Дирекция кабаре расклеила афиши, на этот раз сообщалось, что писатель Ярослав Гашек будет в «Семерке червей» рассказывать о своем большевистском прошлом. Но ожидаемой сенсации не получилось. Посетители увидели не «забрызганного кровью» советского комиссара, укрощенного и теперь выступающего в буржуазном кабаре, а добродушного, усталого человека в измятом костюме.
Бывший анархист Мареш[121] рассказывает, что встретился с писателем где-то в начале января во время репетиции.
В ложе полутемного зала сидел человек, в котором он узнал Ярослава Гашека, товарища по анархистскому движению. На стуле рядом с ним стояли стакан и бутылка содовой. Мареш, стараясь скрыть смущение, подарил ему экземпляр только что вышедшего сборника своих стихов. Послушаем, как он сам описывает эту встречу: «Гашек не уделил стихам ни малейшего внимания. С отсутствующим видом полистал тоненькую книжку. В его облике ощущалась какая-то напряженность, лицо было неподвижно. Положил книжку рядом с бутылкой содовой и сказал негромко, даже не взглянув в мою сторону: „Ага, стишки… Хотят тут превратить меня в балаганного шута, — добавил он со вздохом. — В этом мире можно обрести свободу, только если тебя признают идиотом. — Он медленно провел рукой по лицу, точно стирая заблудшую капельку пота. И произнес коротко, плотно сжав губы: — Сволочи!“ Признаюсь, я был растерян, — повествует далее Мареш. — Сказал ему, что должен зайти в дирекцию. Но Гашек мне уже не отвечал. Несколько мгновений оцепенело смотрел сквозь меня, потом закрыл глаза и как-то осел в кресле.
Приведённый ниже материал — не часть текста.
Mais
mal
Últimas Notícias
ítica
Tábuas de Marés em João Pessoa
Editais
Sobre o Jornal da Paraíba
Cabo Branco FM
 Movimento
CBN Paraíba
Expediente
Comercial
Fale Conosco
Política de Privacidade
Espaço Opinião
Когда я минут через двадцать вновь проходил мимо ложи, Гашек сидел там, опираясь обоими локтями на барьер и закрыв лицо ладонями. Спал? Плакал? Не знаю. Но явно не хотел ничего ни видеть, ни слышать».
Шутки и мистификации прежнего прославленного юмориста утратили непринужденность и легкость. Часто он приходит усталый, помятый, в нечищенной обуви, выступления его становятся все более небрежными. Директор кабаре просит Гашека рассказать в конце концов что-нибудь из своего большевистского прошлого. Тот отнекивается. Потом объявляет на воскресное утро серьезную лекцию «О нравах и жизни в Монголии». Публика полагает, что это шутка, что разговор будет касаться политики, но Гашек нудно рассказывает о географических особенностях Сибири; ожидаемых острот, иронических намеков в адрес Советской власти так никто и не дождался. После этого «представления», состоявшегося 16 января 1921 года, с ним расторгли контракт.
Полицейскому осведомителю, который через несколько дней наводил о нем справки, было сказано, что «Гашек — человек совершенно бесхарактерный, всегда готовый пойти туда, где ему больше заплатят».